Rich Woman, Poor Woman
By Danton Remoto
www.abs-cbnnews.com
Posted at 02/26/2011 1:14 AM | Updated as of 02/26/2011 7:22 PM
I was in high school when the great Armida Siguion Reyna portrayed the role of a lifetime – the wealthy woman who was the tormentor of the atsay (housemaid) played by, who else, but by the iconic Nora Aunor. Tita Midz was in her element, kicking the housemaid down the stairs and then using the atsay’s face to wipe the floor clean.
It was only a fortnight ago when I was surfing from channel to channel when I saw Gretchen Barretto playing a rich woman who attends a party. Loud and calling attention to herself (the role, not the actress), she brandished a piece of jewelry for all her similarly wealthy friends to ohhh and ahhh after.
Between these two poles – a time-frame of 30 years – lies our stereotypes of the rich, and the way movies and television portray them. All to a person, the rich are seen as ruthless, corrupt and number-one violators of human rights, whether in the hacienda, the factory, or the mansion in the gated village. Aside from being loud and boisterous, they are portrayed as crass members of the nouveaux riche (new rich).
And what are the stereotypes of the poor? They are always seen as short, dark-skinned and clumsy whether with their kitchen or bedside manners. Those inclined to sociology or cultural studies will go on a limb and see this as a throwback to the colonial regime, when the Spanish and the mestizos (the ancestors of today’s rich Filipinos) humiliated servants and flogged the indios who couldn’t pay their taxes.
But we are now in the 21st century, and what has changed in the landscape of class relations?
Well, the few rich Spanish mestizos are still there, but now the rich Chinoys (Chinese Filipinos) now outnumber them all. Just look at the society pages, especially the spread every Sunday. Not only do they monopolize the retail trade, as they have done for centuries, they are now into condominiums and property development – into land! Land used to be the main source of wealth of the Spanish mestizos, but now it has been parceled into small spaces for condominiums that cater to the new middle class.
And who are these new middle classes? The OFWs, for one. I have only seen a few films dealing with the OFWs that showed the complexity of their experience. Melodrama aside, I am sure the talented Filipino filmmakers can do something more? Dubai, Milan, Caregiver and In My Life are good starting points, but they’re so few. Where are the rest?
A new job in a new land with decent salaries is enough to open the eyes of Filipinos abroad to the possibility of hope. With two jobs, or even three, they save and slave for hours not to make ends meet, for now they do, but to earn enough for the small business back home, or the new vehicle for Totoy, or why not, that condo at Rockwell!
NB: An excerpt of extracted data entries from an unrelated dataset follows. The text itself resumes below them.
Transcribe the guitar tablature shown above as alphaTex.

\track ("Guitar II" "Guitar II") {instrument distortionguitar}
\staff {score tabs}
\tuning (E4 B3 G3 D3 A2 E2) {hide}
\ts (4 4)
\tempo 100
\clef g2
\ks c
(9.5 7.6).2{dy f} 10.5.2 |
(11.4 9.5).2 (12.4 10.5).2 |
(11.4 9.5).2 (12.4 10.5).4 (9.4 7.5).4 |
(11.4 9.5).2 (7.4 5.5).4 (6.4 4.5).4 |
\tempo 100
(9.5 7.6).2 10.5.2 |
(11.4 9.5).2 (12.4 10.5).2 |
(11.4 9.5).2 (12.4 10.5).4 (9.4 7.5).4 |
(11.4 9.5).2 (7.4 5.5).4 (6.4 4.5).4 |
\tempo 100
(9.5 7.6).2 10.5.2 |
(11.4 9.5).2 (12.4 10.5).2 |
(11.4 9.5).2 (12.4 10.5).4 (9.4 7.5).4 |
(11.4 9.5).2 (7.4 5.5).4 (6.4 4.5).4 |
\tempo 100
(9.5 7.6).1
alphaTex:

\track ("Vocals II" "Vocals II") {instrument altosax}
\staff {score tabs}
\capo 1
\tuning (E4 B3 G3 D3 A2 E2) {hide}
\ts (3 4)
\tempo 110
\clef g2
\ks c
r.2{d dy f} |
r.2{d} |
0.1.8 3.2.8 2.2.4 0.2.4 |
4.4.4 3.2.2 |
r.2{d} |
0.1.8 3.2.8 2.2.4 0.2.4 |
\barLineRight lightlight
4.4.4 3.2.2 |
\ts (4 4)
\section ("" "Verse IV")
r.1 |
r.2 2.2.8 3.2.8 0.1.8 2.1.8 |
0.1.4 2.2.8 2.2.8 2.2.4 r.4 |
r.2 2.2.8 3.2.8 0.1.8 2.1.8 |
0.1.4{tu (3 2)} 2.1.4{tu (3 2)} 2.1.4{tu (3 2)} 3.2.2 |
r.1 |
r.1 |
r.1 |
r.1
I am amused no end by stories of their new neighbors coming from my friends who live in the enclaves of the rich. In this ritzy cluster of condominiums, every Sunday the swimming pool is filled with tenants and visiting relatives of OFWs who have bought not one, but even two, units there. In their sandos and long shorts, they gleefully jump into the blue, sparkling waters, seemingly thumbing their noses at the old and not-so-old rich in their midst.
Or this family that bought a medium-sized house in a gated village, which forthwith proceeded to paint the bamboo paneling of the walls a hot pink. Like the former MMDA hotshot Bayani Fernando, they must have thought pink is the color of good health, as in the pink of health!
Or in humid Currimao, Ilocos Norte, where I stayed at Dr. Joven Cuanang’s lovely Sitio Remedios, my jaws dropped when I saw Mediterranean villas in the middle of rice fields! Who owns these yellow-painted villas, and why amidst the rice stalks? Well, they are owned by Ilocanas who now live in Italy and have saved enough to demolish the nipa hut and build a mansion with colors enough to stun the sun.
The OFW dream is the great equalizer, the phenomenon that will level the playing field in a country where the senoras use the faces of their housemaids to clean the floor, and where the so-called rich blabber about the size and hue of their Mikimoto pearls.
Let me end with a true story I got from the head of PR and advertising of a big agency in Kuala Lumpur. I was a research scholar there five years ago, and one of my Malaysian friends asked me if I knew __________ (name of Filipino actress). Not personally, I said, why do you ask?
It turned out that our actress landed a plum modeling job in KL to endorse a shampoo or soap, I don’t remember now. Upon arriving at the beautiful KL airport, she was dismayed to find out that she would only take a Toyota Altis from the airport to the hotel.
“Where’s my service BMW? Or my Benz?” she asked, her eyes widening, and said she would never set foot inside the “mere” Altis, even if it was new.
I just told my friend, “Well, perhaps, she thought she was still playing the role of a rich woman in the Philippines, stereotype and all. Or maybe,” I added, I’m sure with a wicked gleam in my eye, “she’s just showing you how nouveaux riche she really is.”